Even if you can’t find a job by profession, the experience you get will help to prove your responsibility in the eyes of your future employers. Summer job opportunities are many: local stores, hotels and resorts, government summer job programs, small business or corporate offices looking for interns, fast food or restaurants in constant search of staff, and more.
- Own Business
If time and skills permit, start and run your own small business before graduation. Student entrepreneurs are a fact of life today, and some of your peers have brainstormed business ideas and created detailed business plans already.
Not sure where to start? A hobby can become a source of stable income if you think a bit on all necessary arrangements and their strategic realization.
Big chances are you won’t be paid or academically credited for this job, but it still can offer many benefits for your future career. Volunteering helps to gain experience and network contacts, allows you to understand social problems better and demonstrate a commitment to the community, and provides with credible recommendations for your future job.
Volunteering experience is highly valued, as it proves your personality traits such as responsibility, flexibility, multitasking, effective communication, and other soft skills most employers are looking in candidates today. You can ask a college career center for volunteering opportunities or find local non-profits on your own.
- Office Jobs
Sure enough, it will be your part-time job because of the need to combine work and study. And yet, it’s a nice opportunity to earn extra money and acquire professional skills. Depending on your major, try to find a part-time, entry-level job in your field so you could mention it in your resume afterward. Brand ambassador, SMM specialist, marketing or software engineering intern, graphic designer, administrative assistant – these all are great variants to try.

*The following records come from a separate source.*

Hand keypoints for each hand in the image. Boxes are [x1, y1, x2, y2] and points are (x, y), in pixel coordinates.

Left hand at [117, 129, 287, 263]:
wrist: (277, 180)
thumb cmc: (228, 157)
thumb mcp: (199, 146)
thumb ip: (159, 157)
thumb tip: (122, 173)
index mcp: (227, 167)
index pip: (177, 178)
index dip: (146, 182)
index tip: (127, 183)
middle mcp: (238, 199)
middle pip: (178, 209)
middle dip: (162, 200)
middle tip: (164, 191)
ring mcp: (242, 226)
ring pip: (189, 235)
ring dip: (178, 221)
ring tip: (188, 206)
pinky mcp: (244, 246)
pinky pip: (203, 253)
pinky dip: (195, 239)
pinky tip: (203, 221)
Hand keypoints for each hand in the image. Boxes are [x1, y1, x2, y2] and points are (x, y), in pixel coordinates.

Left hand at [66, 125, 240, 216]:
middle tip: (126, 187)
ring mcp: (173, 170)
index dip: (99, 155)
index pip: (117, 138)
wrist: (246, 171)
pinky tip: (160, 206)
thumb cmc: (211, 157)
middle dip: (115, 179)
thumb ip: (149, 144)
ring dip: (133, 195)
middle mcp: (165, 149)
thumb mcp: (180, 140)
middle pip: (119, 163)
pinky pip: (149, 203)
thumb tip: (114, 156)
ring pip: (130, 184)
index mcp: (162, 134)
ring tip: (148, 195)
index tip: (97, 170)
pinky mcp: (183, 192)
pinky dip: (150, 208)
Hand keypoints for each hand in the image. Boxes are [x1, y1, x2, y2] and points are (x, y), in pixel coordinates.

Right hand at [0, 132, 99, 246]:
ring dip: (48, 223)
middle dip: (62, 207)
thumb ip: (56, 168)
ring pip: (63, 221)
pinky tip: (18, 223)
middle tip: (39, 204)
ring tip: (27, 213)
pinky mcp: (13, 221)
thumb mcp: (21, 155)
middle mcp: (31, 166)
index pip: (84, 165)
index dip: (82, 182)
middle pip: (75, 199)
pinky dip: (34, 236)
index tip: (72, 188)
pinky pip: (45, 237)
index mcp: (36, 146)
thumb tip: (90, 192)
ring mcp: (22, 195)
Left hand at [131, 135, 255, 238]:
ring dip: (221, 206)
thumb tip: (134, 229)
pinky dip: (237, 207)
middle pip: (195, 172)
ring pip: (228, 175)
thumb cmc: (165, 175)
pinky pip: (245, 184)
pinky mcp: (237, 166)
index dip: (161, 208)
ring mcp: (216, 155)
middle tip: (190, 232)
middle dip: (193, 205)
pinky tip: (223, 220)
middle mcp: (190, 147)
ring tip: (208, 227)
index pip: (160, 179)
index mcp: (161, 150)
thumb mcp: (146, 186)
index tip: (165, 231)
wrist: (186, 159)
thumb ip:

But even if you find a job that won’t meet your field, it’s still a great place to develop extra skills for your future career path: conflict resolution, customer service, marketing, planning, and more.
- Sharing and Caring
These jobs will hardly become a mean asset on your resume, but they can bring you extra money with no need to spend time at offices. Car or home sharing is your option if you have an extra room in the apartment or if you are ready to lease a vehicle. Also, you could become a delivery driver to local restaurants or drive over your peers, as a minimum.
Another option for you to get some extra cash while studying is a child or pet care. You can control your work hours, and salaries are relatively high here. Surf the web for local websites to register and offer your animal care or babysitting services to those in need.
A perfect opportunity for students to get a job before graduation is to start a career within the walls of their universities. Positions such as library assistants, research assistants or participants, campus tour guides, or college cafeteria workers will give a chance to interact with people, develop customer service and communication skills, and get new knowledge outside of your major.
Depending on your field of expertise, options are different here. You can become a private tutor for peers, a part-time teacher on campus, a nonprofit educator for after-school programs, or a freelance tutor at some online courses. Also, teaching can help you grow own knowledge and skills to meet competition when the time comes to enter a job market after graduation.
As you see, options are many. The extra cash will be of use for paying back a part of your student loan or any other expenses you might have in college (tuition, insurance, accommodation, etc.). But other than money, you’ll get valuable experience to write down in your resume; you’ll learn to spend money more wisely; and you’ll become a more self-confident and responsible person for your happy future.